30 May 2007
Dr. Root on Lewis
A couple of weeks ago I had the privilege of sitting down with a couple of friends and Dr. Jerry Root from Wheaton College. We met up at the Billy Graham center. Dr. Root is a foremost expert on the life and writings of C.S. Lewis. Jerry was doing a podcast for a leadership team that I am a part of. He had some inspiring things to say. Obviously Lewis was an amazing man. We mostly discussed the book, Surprised by Joy. Here are a few highlights from the conversation:
• Lewis was fleuant in about 8-10 languages.
• Lewis had an incredibly difficult upbringing: boarding schools, family life, school difficulties and fitting in... all of these things shaped him for who he was going to become and what he would do in the future.

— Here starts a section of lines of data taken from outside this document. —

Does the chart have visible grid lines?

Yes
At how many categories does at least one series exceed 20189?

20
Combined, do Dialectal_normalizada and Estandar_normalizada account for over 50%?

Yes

• Lewis refers to the Arthurian torso and discusses the one of the first problems of life... how do you fit stone in the shell? He takes the words from the Wordsworth poem called "the prelude". The stone represents reason/the head and the shell represents the romantic longings (for God).

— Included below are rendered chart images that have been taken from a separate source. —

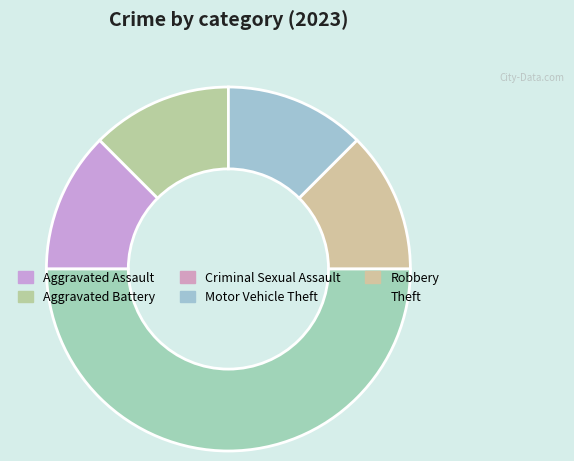

Is the sum of Criminal Sexual Assault and Aggravated Battery greater than half?

No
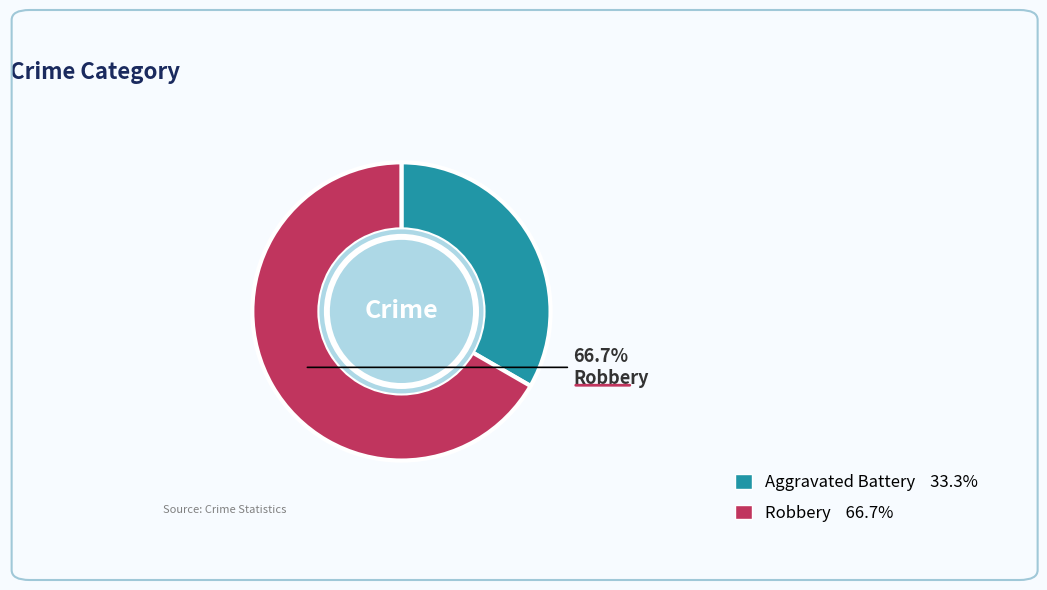

What is the largest slice in the pie chart?

Robbery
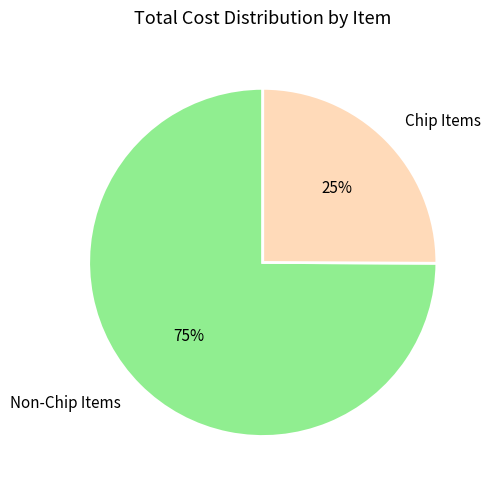

Count the number of slices in the pie.

2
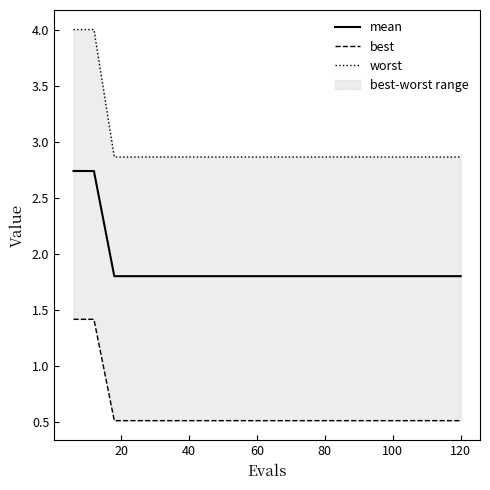

What is the minimum value for mean?

1.8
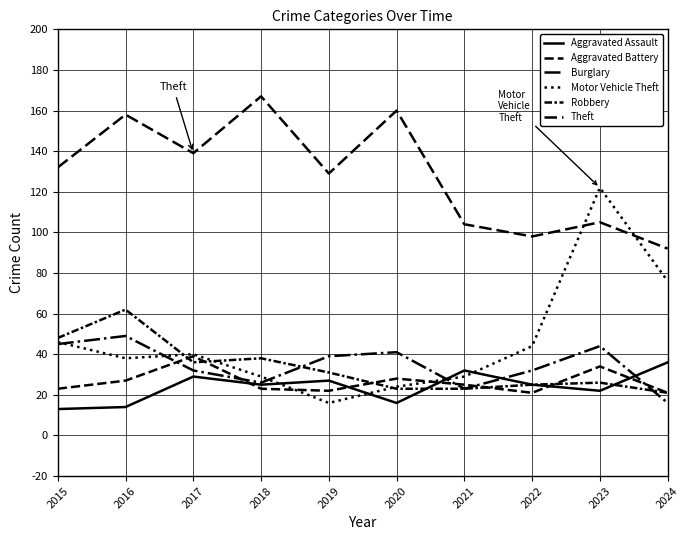

Between which two adjacent categories do Robbery and Burglary first intersect?

2018 and 2019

How do you fit robust intellectual thought with a heart that has passion for God? There are a lot of Christians that have amazing passion, but their heads are in dishwater; they are just not thinking. There are also a lot of Christians that have hard thinking; but they they have no heart... no heart for others, they are just interested in correcting others, they are rigid. Lewis says you need to bring the two together; head and heart. He tries to bring head and heart together in Surprised by Joy, in fact, he thought that the Christian faith could bring head and heart together.

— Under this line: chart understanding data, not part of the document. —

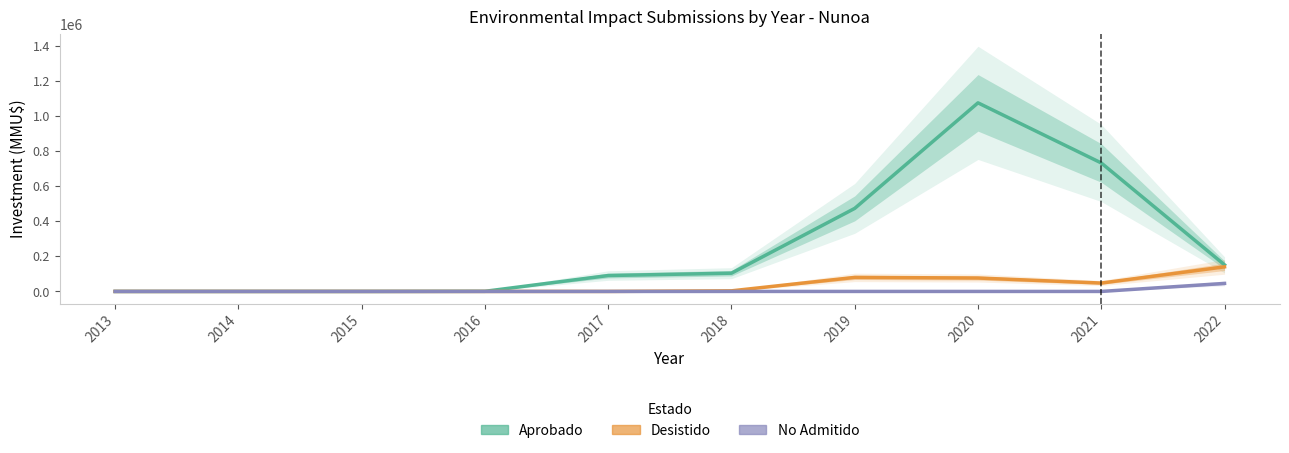

How many positive values does the No Admitido series have?

1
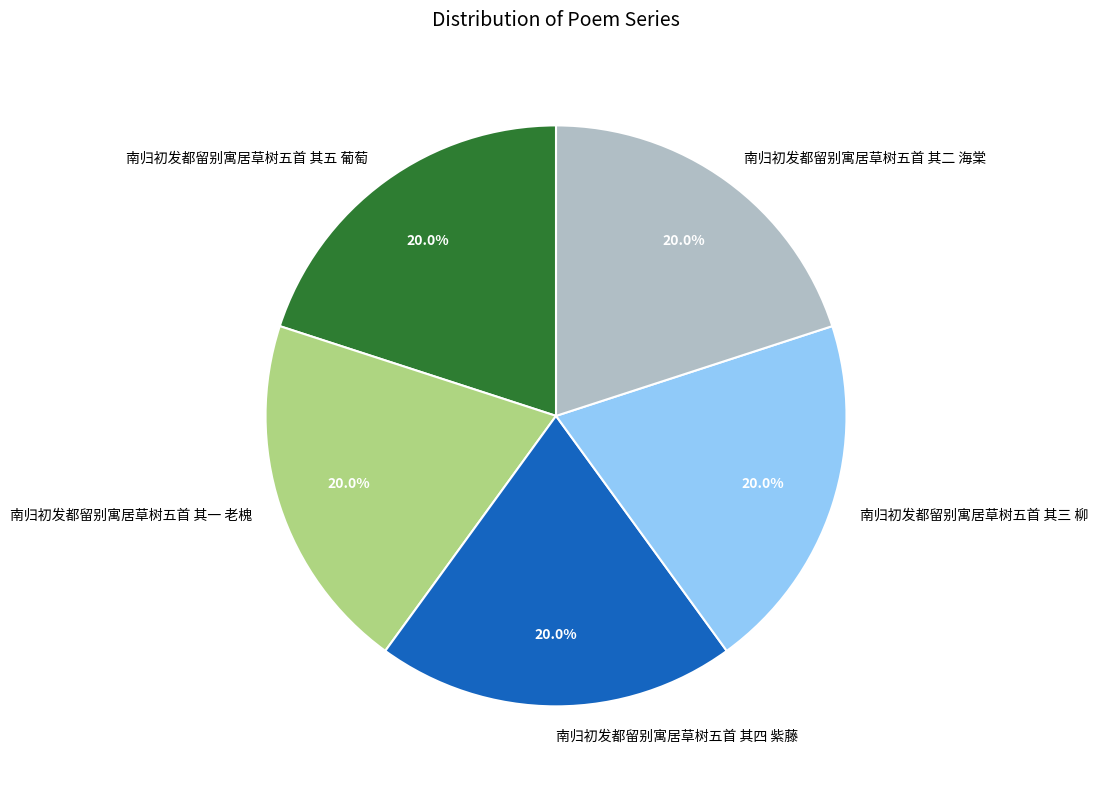

Is it true that 南归初发都留别寓居草树五首 其三 柳 is 6% of the pie?

False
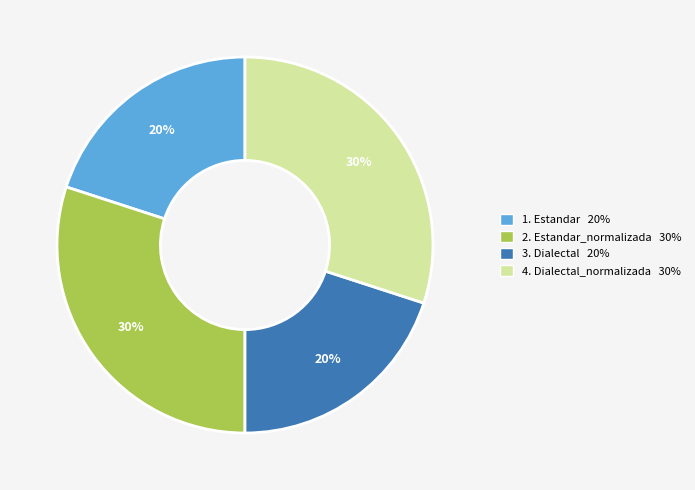

To the nearest percent, what portion does 1. Estandar 20% represent?

20%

• Lewis is haunted by our human longings and wondering about their meaning. He reasons through the morass of atheism and materialism. Lewis writes quite about this journey. He comes to believe in the existence of the supernatural, he then wrestles with religious questions... which God, which religion... Lewis becomes a theist and uses rich images and analogies.
Prior to knowing God Lewis writes about how he didn't think he could know God personally; anymore than Hamlet could know Shakespeare. A few years later Lewis becomes a Christian. He revisits this analogy in Surprised by Joy (you have to read the footnotes). He realized that the analogy was a good one, but it could have never depended upon Hamlet the character. Hamlet the character could have never broken out of the play and met Shakespeare the author; but Shakespeare the author could have written himself into the play as Shakespeare the character to make the introduction of Shakespeare the character and Hamlet the character. Which, in fact, is what happened in the incarnation... the God who loves us did not abandon us, he knows us, but he forgives us and loves us still. He comes to us as a testimony of His great love for us. He does all for us and expects our all in return.
I am still processing the weight and magnitude of the hour spent soaking this all up.